REQUEST
In the rows below, identify every line that contains the string "kolovoza" and copy each of those lines.

Page-level text extractions
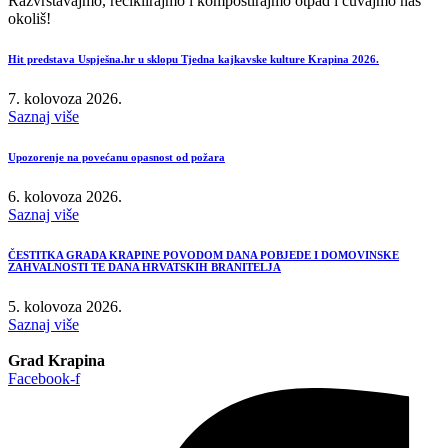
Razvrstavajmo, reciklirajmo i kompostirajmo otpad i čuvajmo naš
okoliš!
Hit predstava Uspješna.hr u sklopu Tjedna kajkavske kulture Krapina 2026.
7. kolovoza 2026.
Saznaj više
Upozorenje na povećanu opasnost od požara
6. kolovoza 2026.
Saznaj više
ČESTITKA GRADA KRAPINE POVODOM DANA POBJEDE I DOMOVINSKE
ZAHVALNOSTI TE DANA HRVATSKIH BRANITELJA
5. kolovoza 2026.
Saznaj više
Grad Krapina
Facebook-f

---

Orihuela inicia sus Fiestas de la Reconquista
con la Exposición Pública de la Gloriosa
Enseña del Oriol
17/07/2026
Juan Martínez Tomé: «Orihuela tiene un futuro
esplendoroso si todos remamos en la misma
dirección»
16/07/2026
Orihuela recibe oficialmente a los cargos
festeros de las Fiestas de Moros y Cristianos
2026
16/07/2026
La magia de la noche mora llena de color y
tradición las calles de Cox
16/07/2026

REPLY TO THE EXERCISE
7. kolovoza 2026.
6. kolovoza 2026.
5. kolovoza 2026.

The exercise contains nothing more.